Your answer must be every line of the data that contains "chaussures".

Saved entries
+++

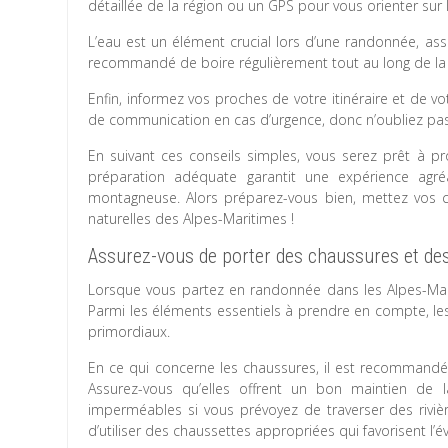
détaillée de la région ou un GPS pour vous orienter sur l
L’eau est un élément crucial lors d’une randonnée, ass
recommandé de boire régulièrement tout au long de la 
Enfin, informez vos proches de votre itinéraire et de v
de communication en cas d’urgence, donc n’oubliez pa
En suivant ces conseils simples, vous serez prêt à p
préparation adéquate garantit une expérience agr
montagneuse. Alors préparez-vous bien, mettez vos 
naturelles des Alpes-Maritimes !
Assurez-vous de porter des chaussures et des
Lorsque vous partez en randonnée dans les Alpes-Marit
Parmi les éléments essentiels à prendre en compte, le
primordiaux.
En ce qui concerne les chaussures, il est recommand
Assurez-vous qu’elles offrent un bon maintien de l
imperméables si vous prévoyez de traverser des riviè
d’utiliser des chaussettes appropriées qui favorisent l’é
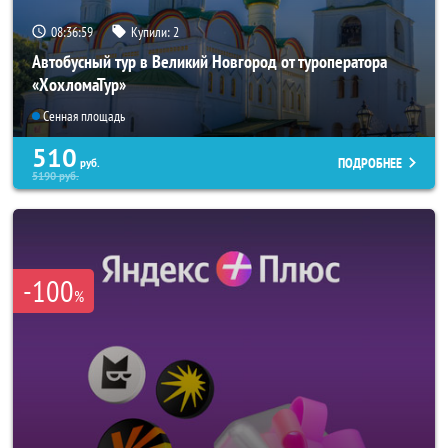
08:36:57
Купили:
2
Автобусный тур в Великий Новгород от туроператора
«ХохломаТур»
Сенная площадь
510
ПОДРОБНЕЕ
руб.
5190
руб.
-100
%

+++

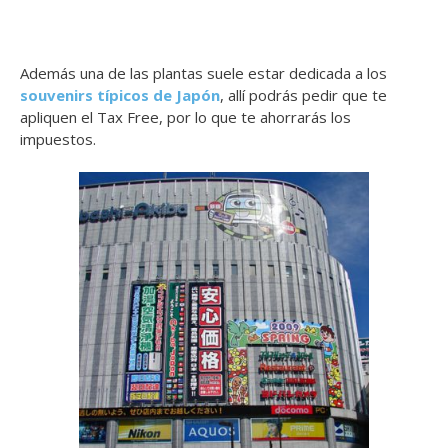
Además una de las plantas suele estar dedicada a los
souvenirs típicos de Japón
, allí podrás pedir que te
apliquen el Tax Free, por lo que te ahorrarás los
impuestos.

+++

YOUR SOLUTION:
Assurez-vous de porter des chaussures et des
En ce qui concerne les chaussures, il est recommand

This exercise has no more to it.